Varsho had 11 dingers and 19 thefts in 80 games and 342 plate appearances while playing in A+ ball in 2018; and 18 taters and 21 steals in 108 contests and 452 trips to the plate in 2019 in Double-A. In limited action last year in the bigs (37 games and 115 PA) he had three of each. It’s evident that, if given enough at-bats, he will likely reach the 20-20 club, especially if he doesn’t play catcher regularly—this would significantly decrease the wear and tear on his legs.

Now, the question is, will he have a decent batting average? Will his counting stats make him usable, startable, or even more than that?

Establishing Varsho’s fantasy value

Fantasy value is more than just homers and steals. Yes, if Varsho knocks 15 balls out of the park and steals 15 bases, that’s a pretty good start. But if those numbers come with a .188/.287/.366 line, a .287 wOBA and a 76 wRC+ (like we saw in 2020) that’s another story. What will happen, then?

Given that Varsho completely skipped Triple-A because of the absence of minor league ball last year, it is quite likely that he was rushed to the majors. It’s a pretty big jump. Not uncommon, but big nonetheless.

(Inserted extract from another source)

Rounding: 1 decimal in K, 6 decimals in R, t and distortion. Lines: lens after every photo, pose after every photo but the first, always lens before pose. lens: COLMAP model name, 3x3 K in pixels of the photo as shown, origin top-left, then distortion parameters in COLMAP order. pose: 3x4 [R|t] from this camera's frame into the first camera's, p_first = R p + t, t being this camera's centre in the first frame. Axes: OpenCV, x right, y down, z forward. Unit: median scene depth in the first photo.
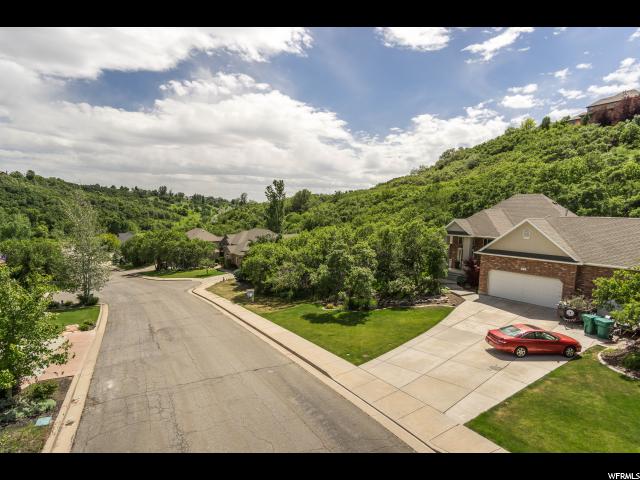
lens RADIAL K [[328.2, 0, 320.0], [0, 328.2, 240.0], [0, 0, 1]] dist [0.032248, 0.000368]
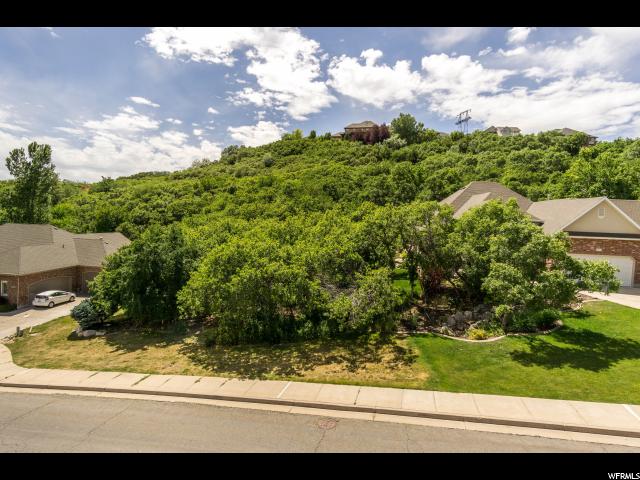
lens RADIAL K [[328.2, 0, 320.0], [0, 328.2, 240.0], [0, 0, 1]] dist [0.032248, 0.000368]
pose [[0.731211, -0.042312, 0.680838, -0.174401], [0.044324, 0.998912, 0.014476, 0.002080], [-0.680710, 0.019593, 0.732291, 0.220309]]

Now that he has 37 games and 115 plate appearances in the bigs—not a whole lot, but at least it’s something—it’s possible that he is better prepared to deal with major league pitching, at least to some degree. He had a 28.7 strikeout rate in his limited time up with the D-Backs, but given that he had a 13.9% rate in a much broader sample (452 PA) at Double-A in 2019, I would say that the 2020 mark will come down in 2021. That would give his batting average some room to grow.

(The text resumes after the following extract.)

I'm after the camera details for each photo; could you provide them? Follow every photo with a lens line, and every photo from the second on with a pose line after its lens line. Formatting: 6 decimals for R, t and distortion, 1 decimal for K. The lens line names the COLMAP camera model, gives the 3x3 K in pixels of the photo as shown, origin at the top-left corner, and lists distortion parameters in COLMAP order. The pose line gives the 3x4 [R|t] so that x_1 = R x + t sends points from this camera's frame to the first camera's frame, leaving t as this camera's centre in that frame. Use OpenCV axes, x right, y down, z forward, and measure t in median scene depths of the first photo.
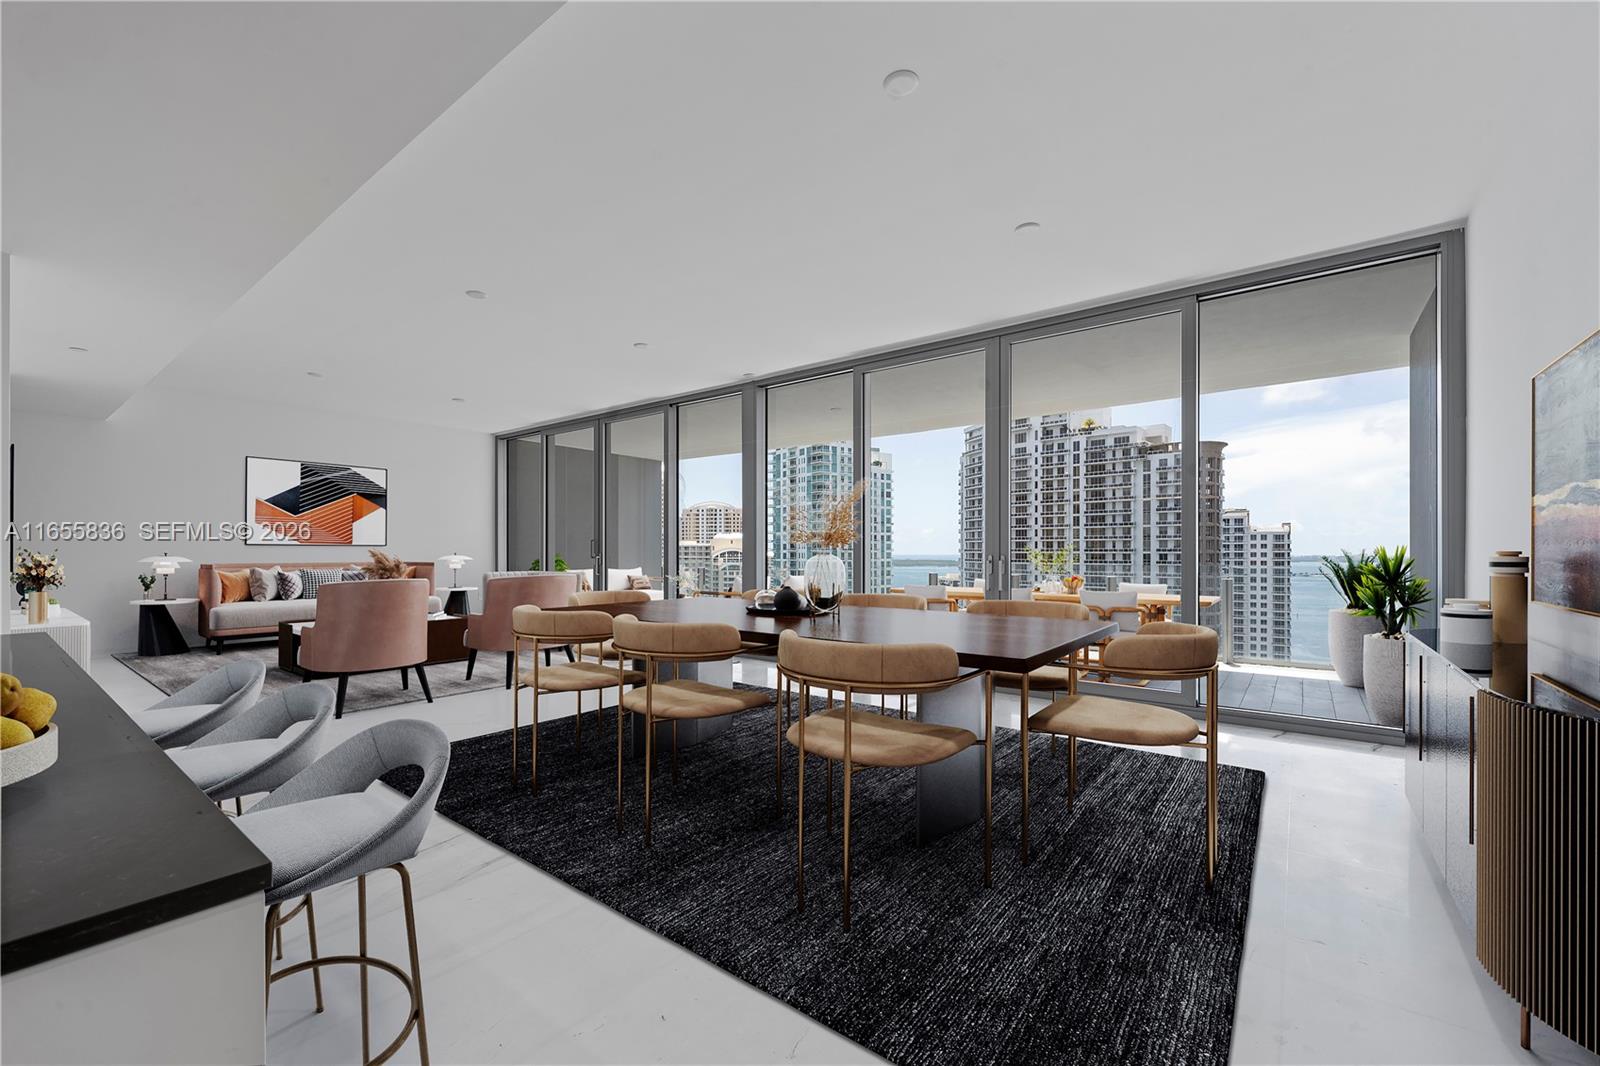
lens RADIAL K [[644.1, 0, 800.0], [0, 644.1, 533.0], [0, 0, 1]] dist [-0.000261, -0.000387]
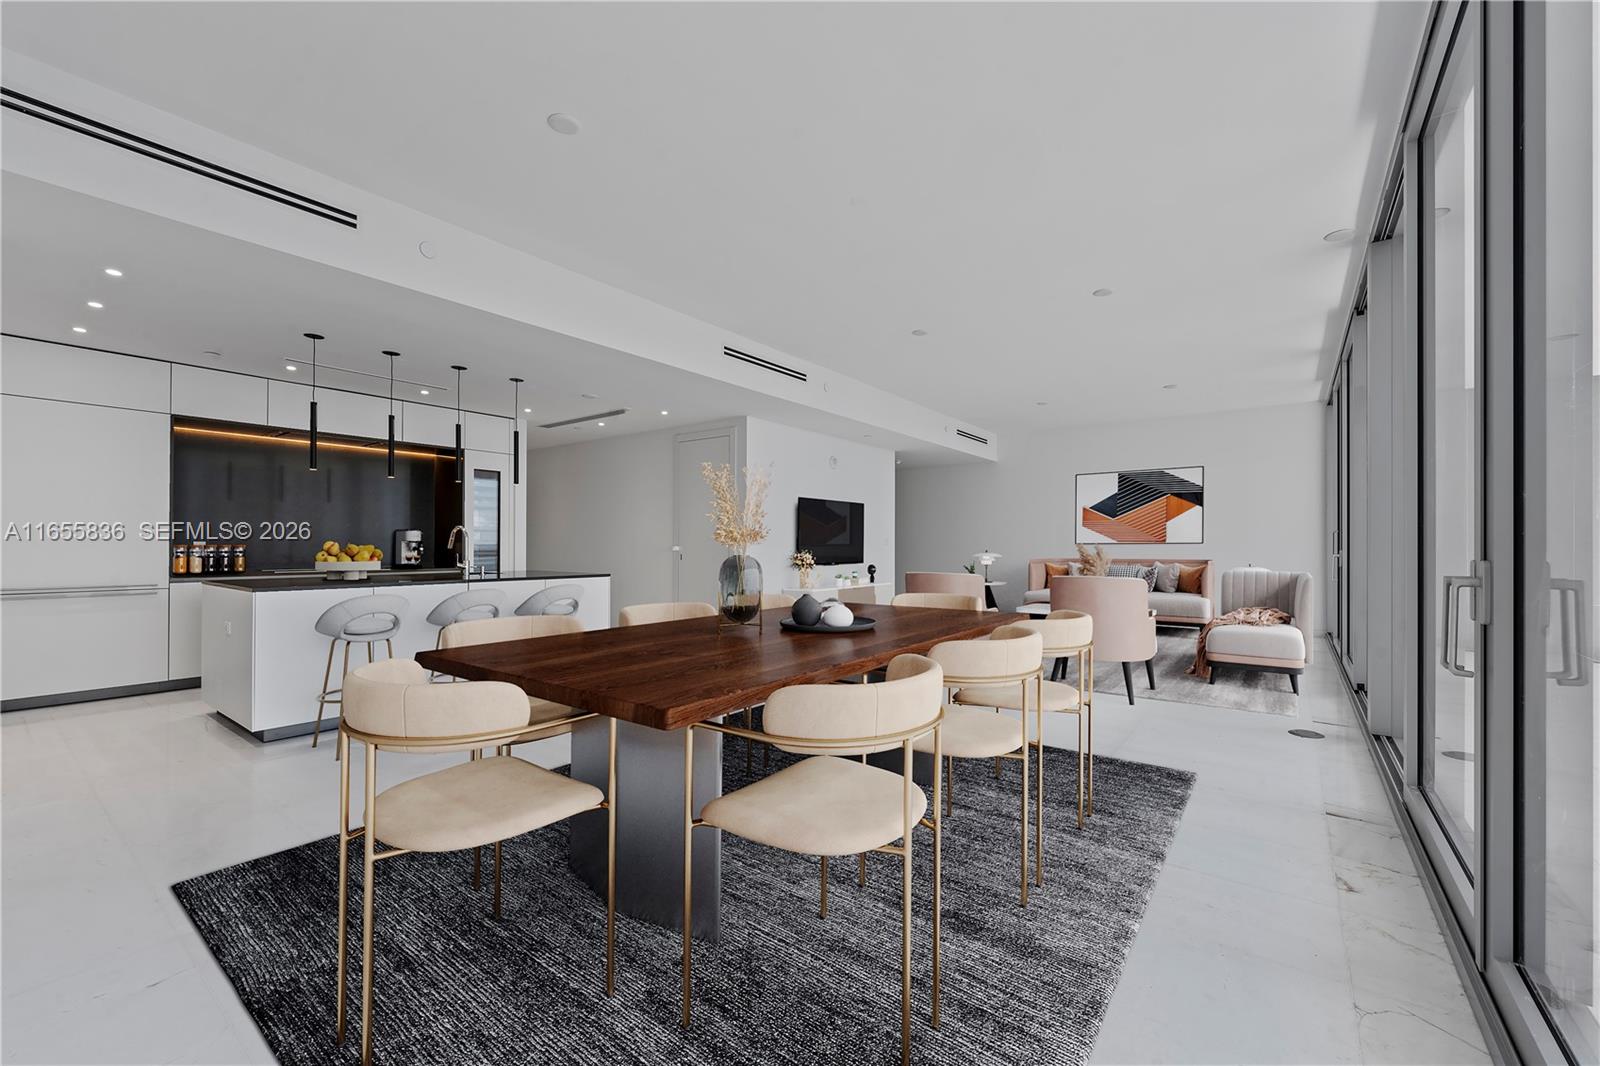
lens RADIAL K [[644.1, 0, 800.0], [0, 644.1, 533.0], [0, 0, 1]] dist [-0.000261, -0.000387]
pose [[0.008982, -0.002777, -0.999956, 1.060133], [0.030147, 0.999542, -0.002505, -0.042605], [0.999505, -0.030123, 0.009061, 1.169218]]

Another positive sign towards a respectable batting average is Varsho’s batting average on balls in play, or BABIP. If we consider that his .246 BABIP in the show was much lower than his career-low in the minors, which was .317, it should improve as he learns how to consistently hit the ball hard in MLB. He has great speed (he ranked in the 86th percentile according to Baseball Savant) so that also helps his BABIP.

Varsho was bad in 2020, with a .283 wOBA. And it’s not like he was unlucky: that theory goes out the window after seeing his .277 expected wOBA. He was overmatched, and Statcast backs it up as he was below-average in barrel percentage (4.4%) and average exit velocity (86.2 MPH).

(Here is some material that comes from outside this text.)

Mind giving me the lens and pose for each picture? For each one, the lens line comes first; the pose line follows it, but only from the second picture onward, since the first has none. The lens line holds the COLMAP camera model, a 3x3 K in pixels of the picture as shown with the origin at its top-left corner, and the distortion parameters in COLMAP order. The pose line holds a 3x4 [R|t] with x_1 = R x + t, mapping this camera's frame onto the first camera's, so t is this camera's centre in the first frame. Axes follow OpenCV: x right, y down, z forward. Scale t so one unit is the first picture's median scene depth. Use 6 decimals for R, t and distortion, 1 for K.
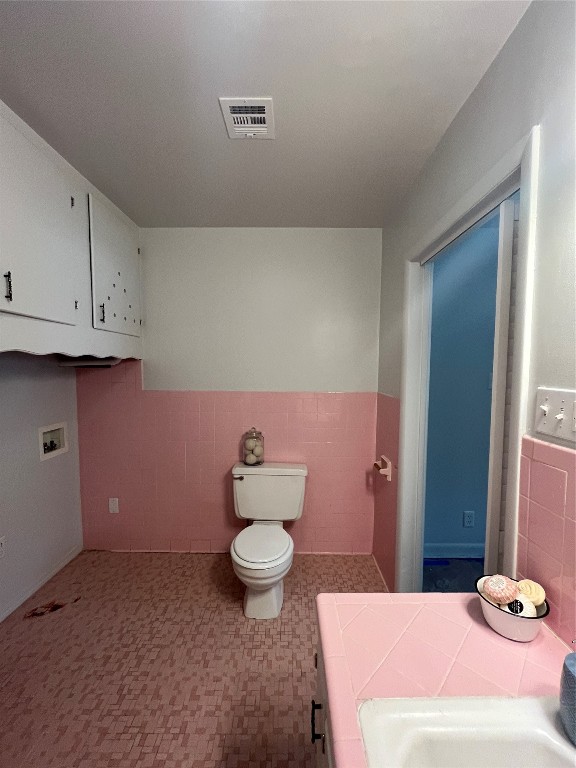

I tell you this not because I want to discourage you from investing in Varsho for your fantasy teams, but instead, because I want you to prepare for a wide array of potential outcomes. He could flame out and never figure out MLB pitching, or he could blossom into a five-category star from the catcher position.

When examining Varsho’s 2020 MLB showing, let’s not forget that A) he was a rookie with no Triple-A experience, B) he has top-prospect pedigree, and C) he only had 115 plate appearances. He has all the potential in the world to develop into a very good contributor for your fantasy team as a catcher, at least for a year or two, depending on what the Diamondbacks decide with his playing time and position.

There isn’t much clarity about what Arizona will do, but he will play quite a bit of outfield and could lose the catcher eligibility down the road. If he is catcher-eligible in your league, you can take advantage of that situation in 2021, at least, and hope he makes a start or two per week and retains that little “C” next to his name in the future.

Performance-wise, perhaps it’s unfair to expect the .301/.378/.520 slash line he had at Double-A in 2019. But I would bank on at least a .250/.330/.440 showing with around 20 homers and 20 thefts (around means possibly a little more or a little less.) Runs and RBI? Arizona didn’t make any major acquisitions to improve an offense that was 26th in wRC+, at 88. Varsho should hit sixth or seventh most nights, which isn’t particularly encouraging for his runs and RBI totals.

2021 Outlook

Right now, I have Varsho as the 11th-best catcher for fantasy purposes, but I can easily see him finishing as a top 10 asset. A top five finish isn’t out of the question, although I would say that’s the best case scenario. But also keep in mind that he can struggle to hit the ground running, like it happened last year, and if you reach for him on draft day, you will likely suffer the consequences.